- _Source records_:

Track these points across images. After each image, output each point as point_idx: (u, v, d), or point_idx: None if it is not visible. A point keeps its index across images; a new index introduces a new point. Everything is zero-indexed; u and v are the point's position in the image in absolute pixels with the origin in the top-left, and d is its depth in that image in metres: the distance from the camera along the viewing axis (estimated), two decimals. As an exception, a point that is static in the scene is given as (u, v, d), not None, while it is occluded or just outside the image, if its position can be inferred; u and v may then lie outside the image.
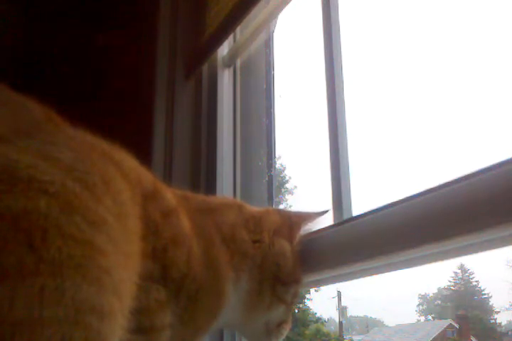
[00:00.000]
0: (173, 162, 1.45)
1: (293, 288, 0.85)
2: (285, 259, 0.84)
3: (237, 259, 0.78)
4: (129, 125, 1.55)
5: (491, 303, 4.62)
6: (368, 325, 5.94)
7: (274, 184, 1.38)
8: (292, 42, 1.81)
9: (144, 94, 1.56)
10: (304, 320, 5.40)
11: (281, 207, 3.88)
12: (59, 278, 0.41)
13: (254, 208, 0.92)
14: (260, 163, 1.40)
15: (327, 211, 0.94)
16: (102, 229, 0.48)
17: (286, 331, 0.86)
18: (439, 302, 5.11)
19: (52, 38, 1.80)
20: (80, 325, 0.41)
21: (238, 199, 1.34)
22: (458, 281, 5.20)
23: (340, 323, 4.67)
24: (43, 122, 0.60)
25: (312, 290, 4.38)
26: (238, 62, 1.50)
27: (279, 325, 0.85)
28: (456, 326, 3.86)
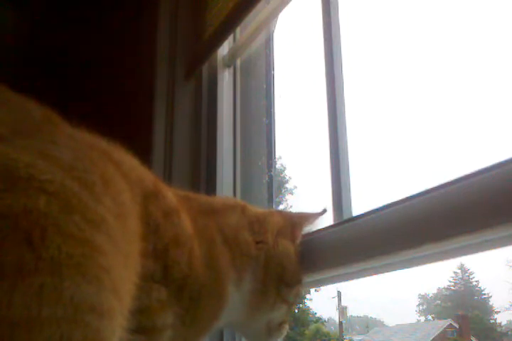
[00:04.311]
0: (173, 162, 1.45)
1: (295, 289, 0.85)
2: (290, 260, 0.84)
3: (240, 260, 0.78)
4: (129, 125, 1.55)
5: (491, 303, 4.62)
6: (368, 325, 5.94)
7: (274, 184, 1.38)
8: (292, 42, 1.81)
9: (143, 94, 1.56)
10: (304, 320, 5.39)
11: (282, 207, 3.87)
12: (58, 277, 0.41)
13: (257, 209, 0.92)
14: (260, 163, 1.40)
15: (325, 210, 0.94)
16: (101, 228, 0.48)
17: (286, 330, 0.87)
18: (439, 302, 5.11)
19: (52, 38, 1.80)
20: (79, 324, 0.41)
21: (239, 199, 1.34)
22: (458, 281, 5.20)
23: (340, 323, 4.66)
24: (42, 122, 0.60)
25: (312, 290, 4.37)
26: (238, 62, 1.50)
27: (280, 324, 0.86)
28: (456, 326, 3.85)
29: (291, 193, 4.02)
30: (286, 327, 0.87)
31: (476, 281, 5.08)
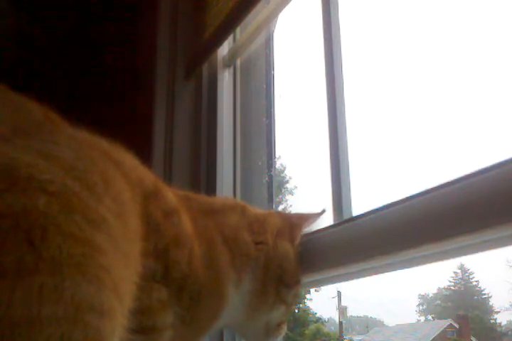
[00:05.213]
0: (173, 162, 1.45)
1: (294, 289, 0.85)
2: (289, 262, 0.84)
3: (239, 260, 0.79)
4: (129, 125, 1.55)
5: (491, 303, 4.62)
6: (368, 325, 5.94)
7: (274, 184, 1.38)
8: (292, 42, 1.81)
9: (144, 94, 1.56)
10: (304, 320, 5.40)
11: (281, 207, 3.87)
12: (58, 277, 0.41)
13: (257, 210, 0.92)
14: (260, 163, 1.40)
15: (324, 210, 0.94)
16: (101, 228, 0.48)
17: (284, 330, 0.87)
18: (439, 302, 5.11)
19: (51, 38, 1.80)
20: (79, 323, 0.41)
21: (239, 200, 1.34)
22: (458, 281, 5.20)
23: (340, 323, 4.66)
24: (42, 122, 0.60)
25: (312, 290, 4.38)
26: (238, 62, 1.50)
27: (279, 325, 0.86)
28: (456, 326, 3.85)
29: (291, 193, 4.02)
30: (285, 327, 0.87)
31: (476, 281, 5.08)
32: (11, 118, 0.56)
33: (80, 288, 0.42)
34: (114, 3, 1.75)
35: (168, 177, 1.42)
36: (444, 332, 3.90)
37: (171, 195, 0.71)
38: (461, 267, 5.15)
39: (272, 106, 1.42)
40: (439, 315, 4.72)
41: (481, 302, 4.81)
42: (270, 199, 1.35)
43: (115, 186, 0.55)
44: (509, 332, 3.68)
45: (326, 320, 5.81)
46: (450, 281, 5.14)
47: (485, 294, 4.91)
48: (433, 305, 5.22)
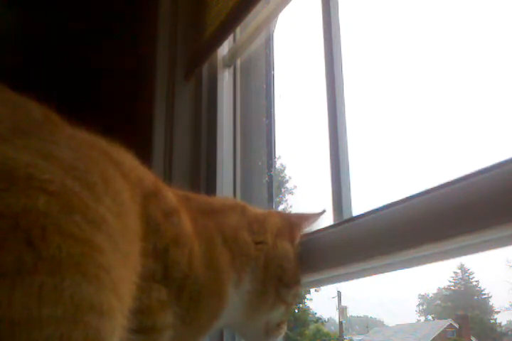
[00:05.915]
0: (173, 162, 1.45)
1: (294, 289, 0.85)
2: (289, 262, 0.84)
3: (239, 260, 0.79)
4: (129, 125, 1.55)
5: (491, 303, 4.62)
6: (368, 325, 5.93)
7: (274, 184, 1.38)
8: (292, 42, 1.81)
9: (144, 94, 1.56)
10: (304, 320, 5.39)
11: (282, 207, 3.87)
12: (58, 277, 0.41)
13: (257, 210, 0.92)
14: (260, 163, 1.40)
15: (325, 210, 0.94)
16: (101, 228, 0.48)
17: (284, 330, 0.87)
18: (439, 302, 5.11)
19: (51, 38, 1.80)
20: (78, 323, 0.41)
21: (239, 200, 1.34)
22: (458, 281, 5.20)
23: (340, 323, 4.66)
24: (42, 121, 0.60)
25: (312, 290, 4.37)
26: (238, 62, 1.50)
27: (279, 324, 0.86)
28: (456, 326, 3.85)
29: (291, 193, 4.02)
30: (285, 327, 0.88)
31: (476, 281, 5.08)
32: (11, 118, 0.56)
33: (79, 288, 0.42)
34: (113, 4, 1.75)
35: (168, 177, 1.42)
36: (444, 332, 3.90)
37: (171, 195, 0.71)
38: (461, 267, 5.15)
39: (272, 106, 1.42)
40: (439, 315, 4.72)
41: (481, 302, 4.81)
42: (270, 199, 1.35)
43: (115, 186, 0.55)
44: (509, 332, 3.68)
45: (326, 320, 5.81)
46: (450, 281, 5.14)
47: (485, 294, 4.91)
48: (433, 305, 5.22)
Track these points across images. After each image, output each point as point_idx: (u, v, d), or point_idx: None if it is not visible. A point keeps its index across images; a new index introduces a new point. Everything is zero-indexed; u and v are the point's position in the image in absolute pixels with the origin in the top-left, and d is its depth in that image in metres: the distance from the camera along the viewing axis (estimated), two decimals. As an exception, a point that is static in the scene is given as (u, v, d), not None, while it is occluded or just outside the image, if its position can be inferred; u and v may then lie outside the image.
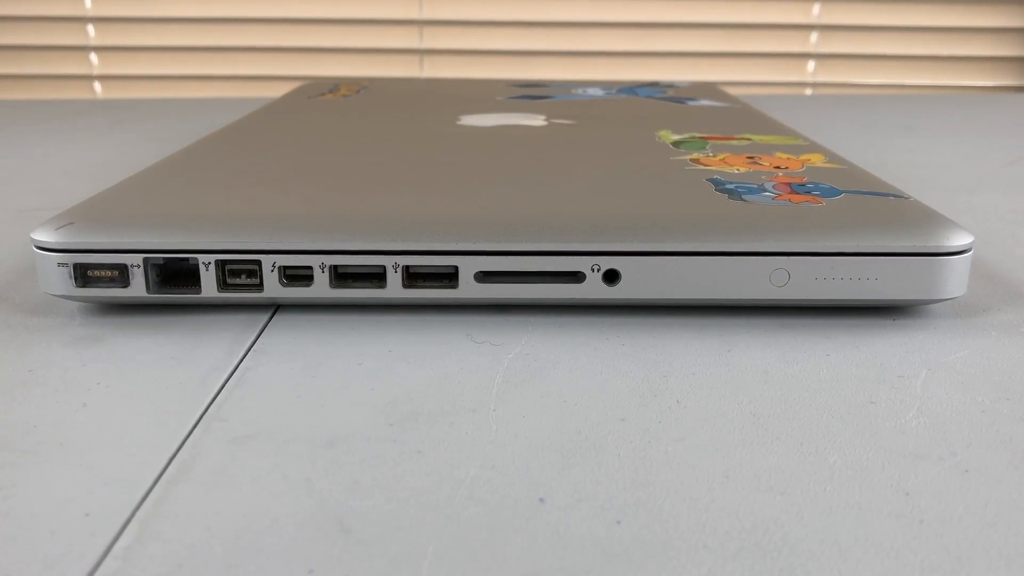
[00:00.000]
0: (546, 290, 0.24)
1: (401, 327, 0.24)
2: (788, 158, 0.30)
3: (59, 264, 0.23)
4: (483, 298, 0.24)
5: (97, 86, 1.18)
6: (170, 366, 0.22)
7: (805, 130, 0.47)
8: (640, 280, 0.23)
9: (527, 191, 0.26)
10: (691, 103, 0.45)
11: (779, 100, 0.71)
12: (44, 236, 0.23)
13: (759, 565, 0.14)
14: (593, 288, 0.24)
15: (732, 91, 0.55)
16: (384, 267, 0.23)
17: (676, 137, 0.34)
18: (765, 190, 0.26)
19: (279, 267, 0.23)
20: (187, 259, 0.23)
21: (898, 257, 0.23)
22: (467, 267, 0.23)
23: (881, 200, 0.25)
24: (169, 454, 0.18)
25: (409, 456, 0.18)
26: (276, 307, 0.25)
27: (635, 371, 0.21)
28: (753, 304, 0.24)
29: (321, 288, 0.24)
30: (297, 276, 0.24)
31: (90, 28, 1.15)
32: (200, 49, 1.15)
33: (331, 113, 0.41)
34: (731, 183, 0.27)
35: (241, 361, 0.22)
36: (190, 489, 0.16)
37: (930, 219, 0.24)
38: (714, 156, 0.30)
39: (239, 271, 0.24)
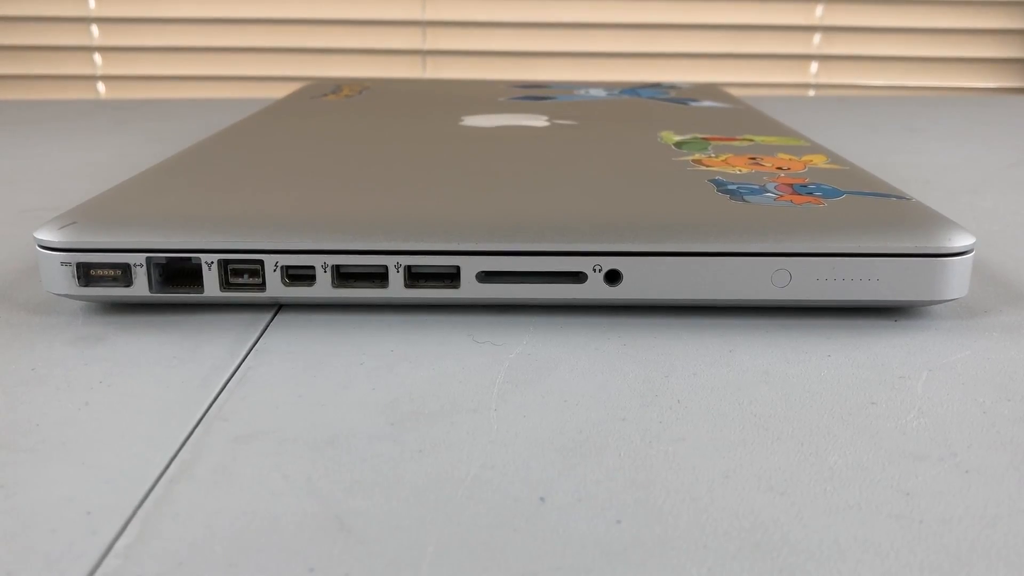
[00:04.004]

- _What to do_: Copy only what runs above from the line containing "13: (254, 208, 0.92)" through the line containing "30: (286, 327, 0.87)", exactly. Leave out the pictures.

- _Written solution_:
13: (254, 208, 0.92)
14: (260, 163, 1.40)
15: (327, 211, 0.94)
16: (102, 229, 0.48)
17: (286, 331, 0.86)
18: (439, 302, 5.11)
19: (52, 38, 1.80)
20: (80, 325, 0.41)
21: (238, 199, 1.34)
22: (458, 281, 5.20)
23: (340, 323, 4.67)
24: (43, 122, 0.60)
25: (312, 290, 4.38)
26: (238, 62, 1.50)
27: (279, 325, 0.85)
28: (456, 326, 3.86)
[00:04.311]
0: (173, 162, 1.45)
1: (295, 289, 0.85)
2: (290, 260, 0.84)
3: (240, 260, 0.78)
4: (129, 125, 1.55)
5: (491, 303, 4.62)
6: (368, 325, 5.94)
7: (274, 184, 1.38)
8: (292, 42, 1.81)
9: (143, 94, 1.56)
10: (304, 320, 5.39)
11: (282, 207, 3.87)
12: (58, 277, 0.41)
13: (257, 209, 0.92)
14: (260, 163, 1.40)
15: (325, 210, 0.94)
16: (101, 228, 0.48)
17: (286, 330, 0.87)
18: (439, 302, 5.11)
19: (52, 38, 1.80)
20: (79, 324, 0.41)
21: (239, 199, 1.34)
22: (458, 281, 5.20)
23: (340, 323, 4.66)
24: (42, 122, 0.60)
25: (312, 290, 4.37)
26: (238, 62, 1.50)
27: (280, 324, 0.86)
28: (456, 326, 3.85)
29: (291, 193, 4.02)
30: (286, 327, 0.87)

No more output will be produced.